Frequently Asked Questions

Common clinical questions about ANDROID 5 vs A.P.L., answered by our medical review team.

1. What is the main difference between ANDROID 5 and A.P.L.?

ANDROID 5 is a Androgen that works by Androgen receptor agonist; stimulates protein synthesis and growth of androgen-sensitive tissues.. A.P.L. is a Gonadotropin that works by A. P. L. (Chorionic Gonadotropin) acts as a luteinizing hormone (LH) agonist, binding to LH receptors in the gonads to stimulate testosterone production in males and ovulation in females.. They differ in pharmacokinetic profiles, FDA-approved indications, and side effect profiles.

2. Which is stronger: ANDROID 5 or A.P.L.?

Potency comparisons between ANDROID 5 and A.P.L. depend on the specific clinical indication. These are agents from distinct pharmacological classes and are not directly interchangeable by dose. A physician or clinical pharmacist should guide any therapeutic switching decisions.

3. What is the standard dosing for ANDROID 5 vs A.P.L.?

The standard adult dose of ANDROID 5 is: 2.5-10 mg orally once daily in the morning for androgen replacement therapy in adult males.. The standard adult dose of A.P.L. is: 500-1000 mg every 4-6 hours, not to exceed 3000 mg/day in adults.. Dosing should always be individualized based on indication, renal and hepatic function, age, and other patient factors.

4. Can you take ANDROID 5 and A.P.L. together?

No direct drug-drug interaction has been formally documented between ANDROID 5 and A.P.L. in current clinical databases. However, individual patient risk factors including other medications, organ function, and comorbidities should always be evaluated by a qualified healthcare provider.

5. Are ANDROID 5 and A.P.L. safe during pregnancy?
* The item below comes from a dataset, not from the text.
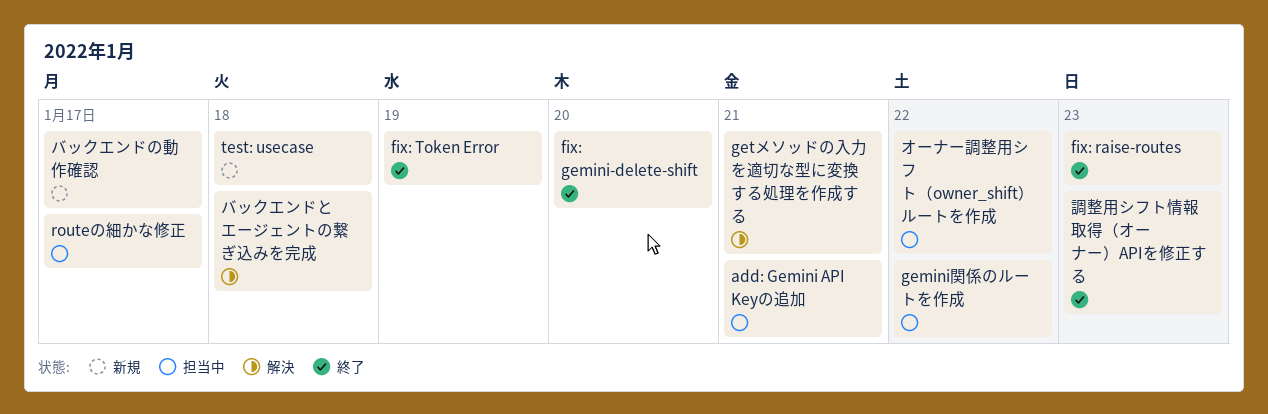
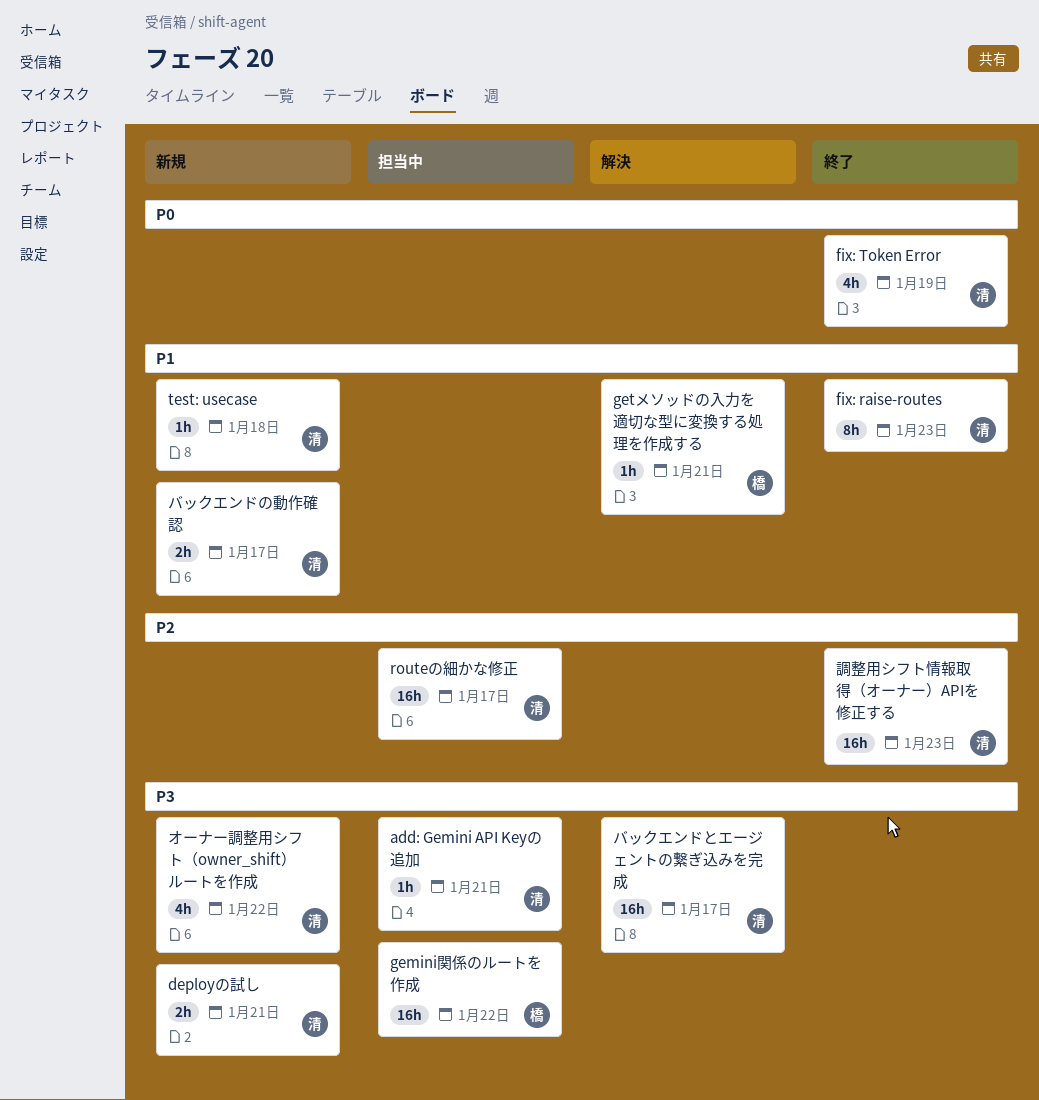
deployの試し: none -> present
fix: gemini-delete-shift: present -> none
オーナー調整用シフト（owner_shift）ルートを作成, status: 担当中 -> 新規
バックエンドとエージェントの繋ぎ込みを完成, due: Jan 18 -> Jan 17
The maternal-fetal safety profiles differ. ANDROID 5 is classified as Category C. Pregnancy Category X. ANDROID 5 (oxandrolone) is contraindicated in pregnancy due to teratogenic effects including masculinization of female fetus, clitoral enlargement, and labial. A.P.L. is classified as Category C. A.P.L. (chorionic gonadotropin) is not expected to increase the risk of congenital anomalies when used in early pregnancy. However, use in the first trimester is generally avoided . Always consult a maternal-fetal medicine specialist before taking either drug during pregnancy or lactation.